Dataset entries:
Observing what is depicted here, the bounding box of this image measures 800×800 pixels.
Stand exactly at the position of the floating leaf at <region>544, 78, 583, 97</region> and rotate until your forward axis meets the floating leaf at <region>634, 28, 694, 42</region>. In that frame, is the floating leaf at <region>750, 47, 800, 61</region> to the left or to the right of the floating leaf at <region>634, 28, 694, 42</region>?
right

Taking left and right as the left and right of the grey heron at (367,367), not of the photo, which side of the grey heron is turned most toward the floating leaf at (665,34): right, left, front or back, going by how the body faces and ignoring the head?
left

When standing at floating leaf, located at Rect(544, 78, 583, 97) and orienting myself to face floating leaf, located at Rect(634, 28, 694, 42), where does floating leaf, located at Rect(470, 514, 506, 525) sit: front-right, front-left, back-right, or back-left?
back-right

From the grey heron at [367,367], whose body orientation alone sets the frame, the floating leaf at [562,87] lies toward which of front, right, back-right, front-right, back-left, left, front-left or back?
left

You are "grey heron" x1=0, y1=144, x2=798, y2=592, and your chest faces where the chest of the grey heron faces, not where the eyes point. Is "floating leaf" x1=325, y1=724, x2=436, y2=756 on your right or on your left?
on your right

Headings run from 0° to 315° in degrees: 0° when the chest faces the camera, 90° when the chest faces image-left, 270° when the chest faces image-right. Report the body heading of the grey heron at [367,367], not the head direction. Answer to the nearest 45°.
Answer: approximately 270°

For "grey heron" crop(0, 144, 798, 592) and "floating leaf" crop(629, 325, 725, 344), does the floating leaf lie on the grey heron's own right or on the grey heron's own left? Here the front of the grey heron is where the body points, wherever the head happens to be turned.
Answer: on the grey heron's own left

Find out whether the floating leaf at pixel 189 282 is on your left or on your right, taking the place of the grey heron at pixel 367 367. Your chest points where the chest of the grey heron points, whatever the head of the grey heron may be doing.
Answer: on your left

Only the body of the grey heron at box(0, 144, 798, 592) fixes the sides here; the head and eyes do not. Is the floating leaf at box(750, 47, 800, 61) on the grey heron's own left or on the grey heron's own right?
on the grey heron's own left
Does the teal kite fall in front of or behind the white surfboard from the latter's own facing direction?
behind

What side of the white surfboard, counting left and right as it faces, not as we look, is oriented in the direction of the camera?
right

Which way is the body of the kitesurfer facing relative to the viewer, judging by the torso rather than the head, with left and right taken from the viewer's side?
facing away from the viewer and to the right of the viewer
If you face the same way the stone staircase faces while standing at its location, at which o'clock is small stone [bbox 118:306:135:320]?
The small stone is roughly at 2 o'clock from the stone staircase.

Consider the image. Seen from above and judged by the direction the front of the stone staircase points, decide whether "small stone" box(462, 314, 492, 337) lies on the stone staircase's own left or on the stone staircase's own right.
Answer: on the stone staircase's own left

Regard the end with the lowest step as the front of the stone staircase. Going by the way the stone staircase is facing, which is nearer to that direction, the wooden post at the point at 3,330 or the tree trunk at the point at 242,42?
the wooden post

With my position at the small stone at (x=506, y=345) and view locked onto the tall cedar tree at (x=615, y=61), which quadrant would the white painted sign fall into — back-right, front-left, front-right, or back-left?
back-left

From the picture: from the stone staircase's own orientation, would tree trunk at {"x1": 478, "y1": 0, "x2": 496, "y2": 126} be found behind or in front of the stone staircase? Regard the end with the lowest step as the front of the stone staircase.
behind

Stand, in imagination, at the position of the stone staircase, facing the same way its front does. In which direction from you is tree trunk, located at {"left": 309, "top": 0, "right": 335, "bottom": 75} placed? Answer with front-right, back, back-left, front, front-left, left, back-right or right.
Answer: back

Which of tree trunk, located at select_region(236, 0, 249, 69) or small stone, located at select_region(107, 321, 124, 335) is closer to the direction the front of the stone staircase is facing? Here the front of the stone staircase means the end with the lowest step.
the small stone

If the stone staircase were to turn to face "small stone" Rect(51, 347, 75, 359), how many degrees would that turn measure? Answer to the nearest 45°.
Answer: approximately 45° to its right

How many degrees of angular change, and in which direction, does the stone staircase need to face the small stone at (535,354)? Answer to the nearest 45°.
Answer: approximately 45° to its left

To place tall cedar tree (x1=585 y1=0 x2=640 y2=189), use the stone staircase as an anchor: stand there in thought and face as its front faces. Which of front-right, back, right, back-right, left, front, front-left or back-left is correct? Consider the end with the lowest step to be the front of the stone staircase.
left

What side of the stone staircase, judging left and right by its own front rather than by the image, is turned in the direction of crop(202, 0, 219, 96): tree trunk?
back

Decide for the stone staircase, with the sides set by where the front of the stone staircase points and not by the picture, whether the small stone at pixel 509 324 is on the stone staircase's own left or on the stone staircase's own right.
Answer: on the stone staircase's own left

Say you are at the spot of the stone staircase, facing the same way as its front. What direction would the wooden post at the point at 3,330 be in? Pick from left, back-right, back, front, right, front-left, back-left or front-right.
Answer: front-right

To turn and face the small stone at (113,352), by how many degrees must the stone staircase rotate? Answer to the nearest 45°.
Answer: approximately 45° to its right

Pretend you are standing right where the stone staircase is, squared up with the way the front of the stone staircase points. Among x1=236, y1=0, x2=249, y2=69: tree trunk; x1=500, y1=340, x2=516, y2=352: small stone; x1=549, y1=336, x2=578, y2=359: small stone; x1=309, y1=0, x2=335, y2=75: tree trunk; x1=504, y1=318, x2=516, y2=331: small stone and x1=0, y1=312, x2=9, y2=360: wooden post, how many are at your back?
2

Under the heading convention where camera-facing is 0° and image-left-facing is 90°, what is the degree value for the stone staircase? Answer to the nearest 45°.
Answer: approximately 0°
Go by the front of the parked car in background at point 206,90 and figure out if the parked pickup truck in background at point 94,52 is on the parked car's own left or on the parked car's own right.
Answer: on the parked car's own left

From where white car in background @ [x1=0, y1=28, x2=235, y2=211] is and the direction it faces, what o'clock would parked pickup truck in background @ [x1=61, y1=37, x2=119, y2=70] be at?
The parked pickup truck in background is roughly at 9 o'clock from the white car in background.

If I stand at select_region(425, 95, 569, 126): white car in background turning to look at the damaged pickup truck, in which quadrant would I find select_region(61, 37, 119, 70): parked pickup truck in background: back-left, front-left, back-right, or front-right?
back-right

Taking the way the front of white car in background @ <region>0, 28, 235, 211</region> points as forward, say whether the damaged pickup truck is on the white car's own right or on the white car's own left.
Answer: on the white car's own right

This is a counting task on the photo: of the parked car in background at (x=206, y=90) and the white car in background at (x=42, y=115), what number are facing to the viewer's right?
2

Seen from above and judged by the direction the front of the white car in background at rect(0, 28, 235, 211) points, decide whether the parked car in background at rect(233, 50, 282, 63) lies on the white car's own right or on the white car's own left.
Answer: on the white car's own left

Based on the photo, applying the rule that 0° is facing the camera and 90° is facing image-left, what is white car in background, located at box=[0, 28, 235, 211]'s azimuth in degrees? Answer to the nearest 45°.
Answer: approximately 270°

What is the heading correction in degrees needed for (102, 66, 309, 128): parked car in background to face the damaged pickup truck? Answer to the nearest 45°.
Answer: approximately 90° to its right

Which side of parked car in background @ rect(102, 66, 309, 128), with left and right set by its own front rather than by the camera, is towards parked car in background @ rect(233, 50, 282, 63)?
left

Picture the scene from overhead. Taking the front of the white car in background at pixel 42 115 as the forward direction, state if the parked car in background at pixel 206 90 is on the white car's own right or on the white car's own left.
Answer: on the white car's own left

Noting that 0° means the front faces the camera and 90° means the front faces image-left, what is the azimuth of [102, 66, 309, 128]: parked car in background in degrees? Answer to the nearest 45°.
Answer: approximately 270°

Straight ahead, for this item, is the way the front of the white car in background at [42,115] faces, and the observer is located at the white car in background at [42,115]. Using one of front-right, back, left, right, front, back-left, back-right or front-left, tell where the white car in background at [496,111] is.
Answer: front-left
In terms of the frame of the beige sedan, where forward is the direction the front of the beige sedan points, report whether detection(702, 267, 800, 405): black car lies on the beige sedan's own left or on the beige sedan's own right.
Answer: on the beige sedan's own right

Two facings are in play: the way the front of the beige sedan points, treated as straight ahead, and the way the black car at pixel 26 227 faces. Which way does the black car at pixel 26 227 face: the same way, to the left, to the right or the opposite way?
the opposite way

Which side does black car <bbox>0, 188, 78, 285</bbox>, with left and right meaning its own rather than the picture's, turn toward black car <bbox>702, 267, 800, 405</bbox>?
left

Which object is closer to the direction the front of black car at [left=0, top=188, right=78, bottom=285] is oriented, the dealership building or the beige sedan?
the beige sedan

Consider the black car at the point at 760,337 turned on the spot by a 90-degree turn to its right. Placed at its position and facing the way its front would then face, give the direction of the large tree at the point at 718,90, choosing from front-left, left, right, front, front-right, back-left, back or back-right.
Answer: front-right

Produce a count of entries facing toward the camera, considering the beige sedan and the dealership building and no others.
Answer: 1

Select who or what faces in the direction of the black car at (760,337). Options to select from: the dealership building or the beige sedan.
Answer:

Work to be completed:
Write out, word for word, the lines from the one containing "Which side does" through the end of the records, with no other lines.

Task answer:
Which side does black car <bbox>0, 188, 78, 285</bbox>, with left and right meaning its own rather than the picture's, turn toward black car <bbox>702, 267, 800, 405</bbox>?
left

Which object is closer to the direction the front of black car at [left=0, top=188, right=78, bottom=285] is oriented, the dealership building or the beige sedan?
the beige sedan

Consider the black car at the point at 760,337 turned on the spot by a 90-degree turn to its right. Placed at its position and facing the way its front would then face, give the direction of the large tree at the point at 718,90, choosing from front-left, left, right, front, front-right, back-left, back or back-right.
Answer: front-right

Produce a count of entries facing toward the camera, considering the beige sedan and the dealership building and no others.
Answer: 1

Select who or what faces in the direction of the black car at (760,337). Options to select from: the dealership building or the beige sedan.
Answer:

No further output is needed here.